• _Data for the task_
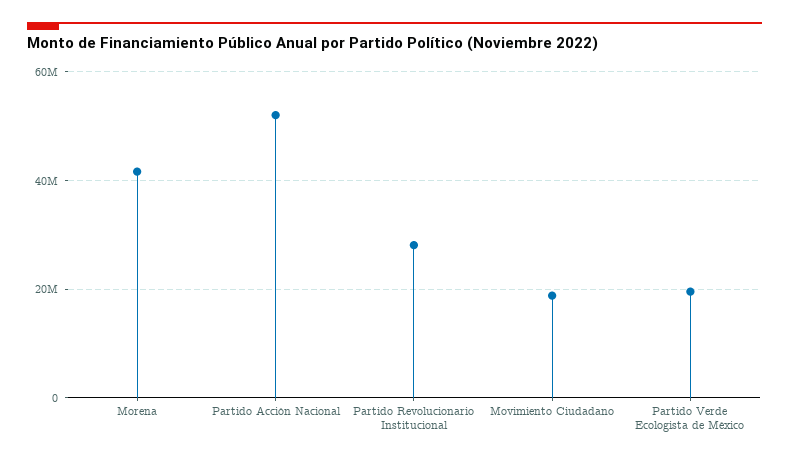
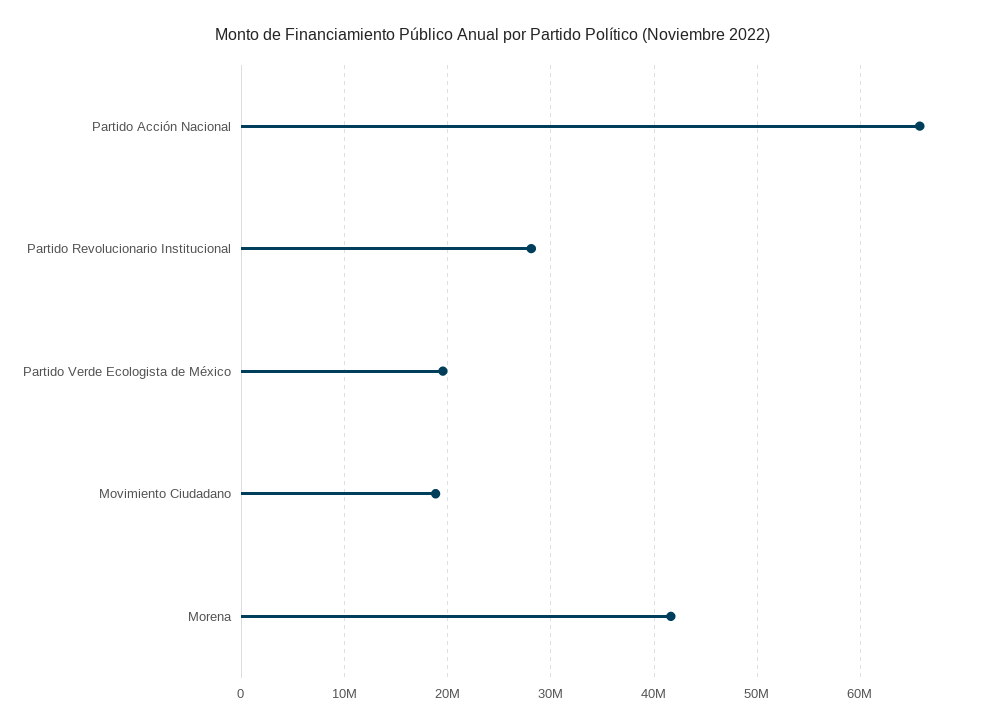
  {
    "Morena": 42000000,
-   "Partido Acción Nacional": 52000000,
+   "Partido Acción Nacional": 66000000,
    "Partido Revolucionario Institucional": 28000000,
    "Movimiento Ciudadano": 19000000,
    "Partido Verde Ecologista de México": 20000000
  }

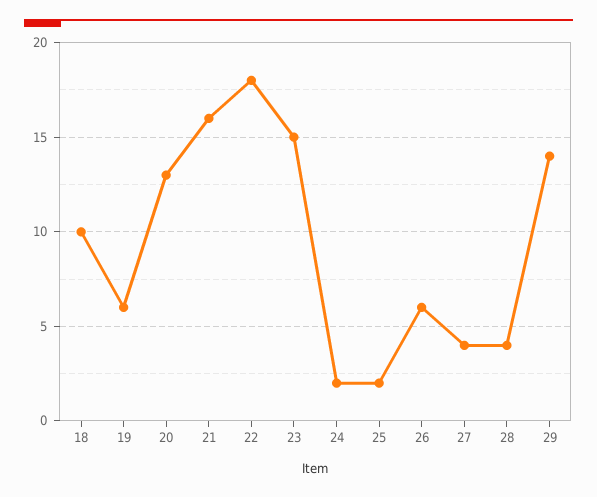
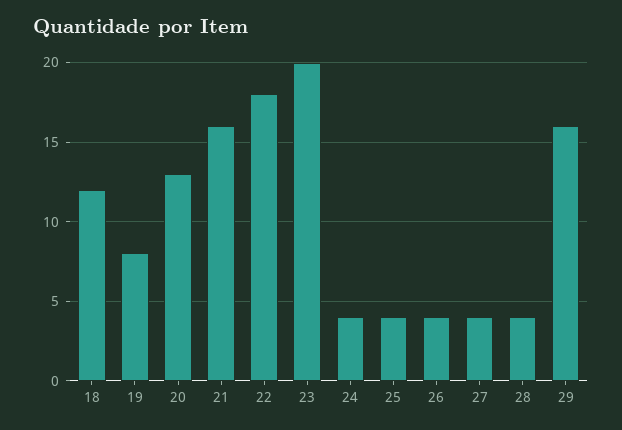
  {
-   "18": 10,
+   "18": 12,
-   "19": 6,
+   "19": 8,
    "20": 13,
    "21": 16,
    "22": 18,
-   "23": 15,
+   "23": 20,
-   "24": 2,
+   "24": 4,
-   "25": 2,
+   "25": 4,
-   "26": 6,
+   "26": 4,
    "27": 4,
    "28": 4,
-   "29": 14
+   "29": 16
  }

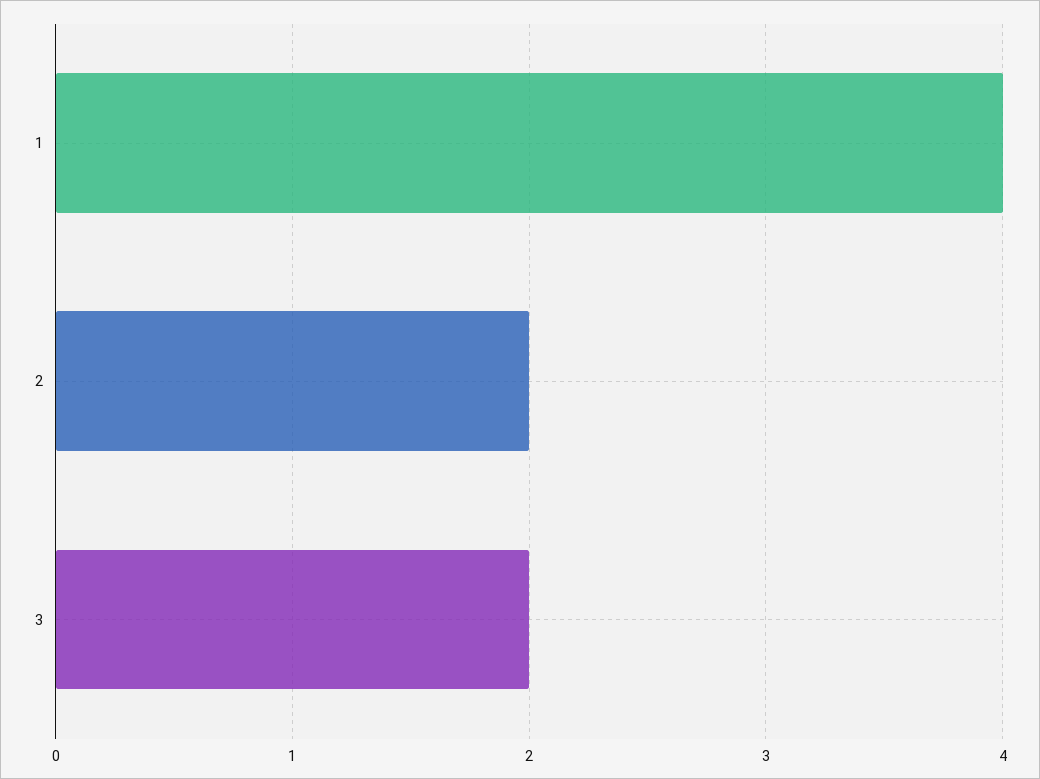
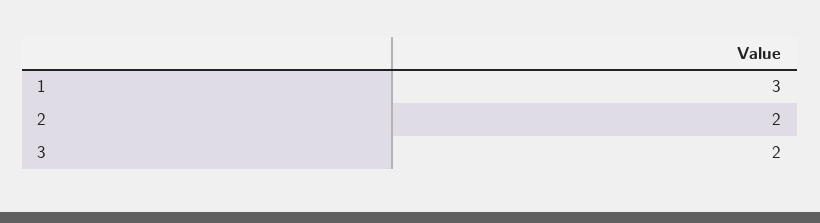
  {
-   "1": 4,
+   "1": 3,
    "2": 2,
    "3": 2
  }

• _Task requirements_
Any pictures should be dropped; transcribe the rest of the records above exactly.

• _Output for this task_
  {
    "Morena": 42000000,
-   "Partido Acción Nacional": 52000000,
+   "Partido Acción Nacional": 66000000,
    "Partido Revolucionario Institucional": 28000000,
    "Movimiento Ciudadano": 19000000,
    "Partido Verde Ecologista de México": 20000000
  }

  {
-   "18": 10,
+   "18": 12,
-   "19": 6,
+   "19": 8,
    "20": 13,
    "21": 16,
    "22": 18,
-   "23": 15,
+   "23": 20,
-   "24": 2,
+   "24": 4,
-   "25": 2,
+   "25": 4,
-   "26": 6,
+   "26": 4,
    "27": 4,
    "28": 4,
-   "29": 14
+   "29": 16
  }

  {
-   "1": 4,
+   "1": 3,
    "2": 2,
    "3": 2
  }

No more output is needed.